EXERCISE SET:
A: In the text about the PlayStation 4 announcement, on what date did Sony announce the PS4?
B: From the text about the PlayStation 4 announcement, output the passage between "The PlayStation 4" and "for Sony’s console.", inclusive.

** Opening TEXT EXCERPT block **

It was pretty easy to figure out the PS3 was going to have a successor at some point. A highly successful console it may be, Sony do need to keep up with the next generation of games consoles. Nintendo have already launched their effort with the Wii U, and with Microsoft’s Xbox 720 in the works it’s only natural for Sony to announce the PS4. They did this last week on the 20th February to big fanfare. There are some big, exciting changes and they’re revealed here to give you all the know how!
The PlayStation 4 is the second eighth generation console to be officially confirmed and there is a lot resting on it from the off – already it has an intended release for the fourth quarter of 2013 so Sony are clearly confident in their console’s abilities. Despite this the PS4 itself hasn’t been revealed as it’s still in the final stages of its design and development! Yet, from Sony’s announcement, it’s clear their latest machine will have technology similar to the hardware most PCs boast, a move which will make it cheaper to develop games for Sony’s console.

** Closing TEXT EXCERPT block **
** Opening DATA SHOWN block **

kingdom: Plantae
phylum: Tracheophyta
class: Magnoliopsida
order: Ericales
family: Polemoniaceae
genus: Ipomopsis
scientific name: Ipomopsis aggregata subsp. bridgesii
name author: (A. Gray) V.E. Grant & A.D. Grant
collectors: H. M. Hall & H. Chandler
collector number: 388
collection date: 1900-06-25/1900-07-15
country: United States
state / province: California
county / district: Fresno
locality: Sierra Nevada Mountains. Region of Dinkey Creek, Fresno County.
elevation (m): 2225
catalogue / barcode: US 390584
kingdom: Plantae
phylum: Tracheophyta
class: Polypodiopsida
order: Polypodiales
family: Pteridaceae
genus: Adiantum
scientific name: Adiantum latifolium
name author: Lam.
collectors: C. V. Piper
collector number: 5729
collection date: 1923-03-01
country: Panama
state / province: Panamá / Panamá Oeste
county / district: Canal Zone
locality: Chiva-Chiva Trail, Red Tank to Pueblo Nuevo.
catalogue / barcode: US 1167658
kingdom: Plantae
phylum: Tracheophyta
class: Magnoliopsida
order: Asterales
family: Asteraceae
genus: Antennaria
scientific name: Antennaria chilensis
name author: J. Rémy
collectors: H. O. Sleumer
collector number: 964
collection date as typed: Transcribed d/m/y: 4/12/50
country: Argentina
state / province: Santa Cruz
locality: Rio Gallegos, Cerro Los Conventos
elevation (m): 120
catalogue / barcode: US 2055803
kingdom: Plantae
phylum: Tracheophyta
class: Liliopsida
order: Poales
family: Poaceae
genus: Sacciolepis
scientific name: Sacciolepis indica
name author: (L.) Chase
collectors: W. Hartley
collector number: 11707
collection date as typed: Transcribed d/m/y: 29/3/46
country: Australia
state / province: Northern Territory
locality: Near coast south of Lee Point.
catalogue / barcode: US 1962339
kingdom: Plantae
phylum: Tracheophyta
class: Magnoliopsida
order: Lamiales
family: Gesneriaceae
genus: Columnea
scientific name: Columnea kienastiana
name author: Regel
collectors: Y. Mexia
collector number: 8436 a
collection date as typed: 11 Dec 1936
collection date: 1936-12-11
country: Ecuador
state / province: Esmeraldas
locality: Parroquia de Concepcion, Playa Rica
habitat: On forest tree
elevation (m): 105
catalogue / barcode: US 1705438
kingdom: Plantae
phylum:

** Closing DATA SHOWN block **

ANSWERS BY TASK:
A: Sony announced the PS4 on the 20th February.

B:
The PlayStation 4 is the second eighth generation console to be officially confirmed and there is a lot resting on it from the off – already it has an intended release for the fourth quarter of 2013 so Sony are clearly confident in their console’s abilities. Despite this the PS4 itself hasn’t been revealed as it’s still in the final stages of its design and development! Yet, from Sony’s announcement, it’s clear their latest machine will have technology similar to the hardware most PCs boast, a move which will make it cheaper to develop games for Sony’s console.